Comedian Bob Hope, who died yesterday at the age of 100, is considered the master of the one-line joke. Here is a sampling:

On golf:

"I set out to play golf with the intention of shooting my age, but I shot my weight instead!"

"I asked my good friend, Arnold Palmer, how I could improve my game. He advised me to cheat."

"I've played some strange rounds of golf in my travels. One course in Alaska was hacked out of the wilderness. My caddy was a moose. Every time I reached for a club, he thought I was trying to steal his antlers."

On U.S. presidents:

>> Harry Truman: "He rules the country with an iron fist -- the same way he plays the piano."

>> Dwight D. Eisenhower: "I happen to know why he's running for president. It's the only way he can get out of the Army. ... If he slices the budget like he slices a (golf) ball, the nation has nothing to worry about."

>> John F. Kennedy: "Eisenhower said, 'Congratulations on your victory.' And Kennedy replied, 'I had to win. It's so tough these days to find a place that'll take children.'"
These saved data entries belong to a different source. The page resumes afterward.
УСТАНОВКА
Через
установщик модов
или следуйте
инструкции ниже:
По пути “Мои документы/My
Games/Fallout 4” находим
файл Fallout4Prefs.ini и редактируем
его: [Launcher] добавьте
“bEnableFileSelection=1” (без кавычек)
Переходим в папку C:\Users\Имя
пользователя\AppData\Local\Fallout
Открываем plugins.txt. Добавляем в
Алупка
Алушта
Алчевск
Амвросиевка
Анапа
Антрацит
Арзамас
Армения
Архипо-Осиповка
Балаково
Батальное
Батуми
>> Lyndon Johnson: "You can tell he used to be a rancher. He squeezes Republicans like he's milking a cow."

>> Richard Nixon: "I told Nixon to burn the (Watergate) tapes. He told me to burn my golf clubs."
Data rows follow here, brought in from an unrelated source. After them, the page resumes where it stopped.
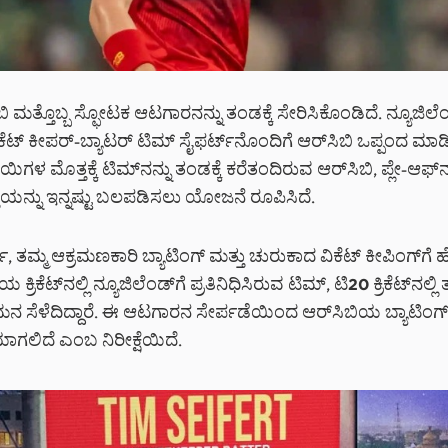
ಿ ಮತ್ತೊಬ್ಬ ಸ್ಫೋಟಕ ಆಟಗಾರನನ್ನು ತಂಡಕ್ಕೆ ಸೇರಿಸಿಕೊಂಡಿದೆ. ನ್ಯೂಜಿಲೆ
ೆಟ್ ಕೀಪರ್-ಬ್ಯಾಟರ್ ಟಿಮ್ ಸೈಫರ್ಟ್‌ನೊಂದಿಗೆ ಆರ್‌ಸಿಬಿ ಒಪ್ಪಂದ ಮಾಡ
ಳ ಮೊತ್ತಕ್ಕೆ ಟಿಮ್‌ನನ್ನು ತಂಡಕ್ಕೆ ಕರೆತಂದಿರುವ ಆರ್‌ಸಿಬಿ, ಪ್ಲೇ-ಆಫ್‌ನಲ್
ಕ್ತಿಯನ್ನು ಇನ್ನಷ್ಟು ಬಲಪಡಿಸಲು ಯೋಜನೆ ರೂಪಿಸಿದೆ.
್, ತಮ್ಮ ಆಕ್ರಮಣಕಾರಿ ಬ್ಯಾಟಿಂಗ್ ಮತ್ತು ಚುರುಕಾದ ವಿಕೆಟ್ ಕೀಪಿಂಗ್‌ಗೆ
 ಕ್ರಿಕೆಟ್‌ನಲ್ಲಿ ನ್ಯೂಜಿಲೆಂಡ್‌ಗೆ ಪ್ರತಿನಿಧಿಸಿರುವ ಟಿಮ್, ಟಿ20 ಕ್ರಿಕೆಟ್‌ನಲ್ಲ
 ಸೆಳೆದಿದ್ದಾರೆ. ಈ ಆಟಗಾರನ ಸೇರ್ಪಡೆಯಿಂದ ಆರ್‌ಸಿಬಿಯ ಬ್ಯಾಟಿಂಗ
ಟಿಯಾಗಲಿದೆ ಎಂಬ ನಿರೀಕ್ಷೆಯಿದೆ.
>> Gerald Ford: "It's not hard to find Gerry Ford on a golf course -- you just follow the wounded."

>> Jimmy Carter: "Carter wants to go to Washington. He'll feel right at home there -- he was raised on a nut farm."

>> Ronald Reagan: "Some people are claiming that Ronald Reagan is too old to be president. But I like Ronnie. He's smart, he's honest and he's the only candidate who calls me 'Sonny.'"

>> George H.W. Bush: "The L.A. Times gave George Bush a 'C' on his first 100 days in office. No one knows what Dan Quayle got. He claims he lost his report card on his way home from the White House."

>> Bill Clinton: "Clinton loves to make long speeches. In fact, his will be the first inaugural address with an intermission."

On life:

"I was able to find my original birth certificate, but it took three guys to help me get it. Stone tablets are heavy."

"I came from a very big family. Four of us slept in the same bed. When we got cold, Mother threw on another brother."

"In all there were seven brothers. That's how I learned to dance -- waiting for my turn in the bathroom."

"I left England at an early age, as soon as I was old enough to realize they already had a king."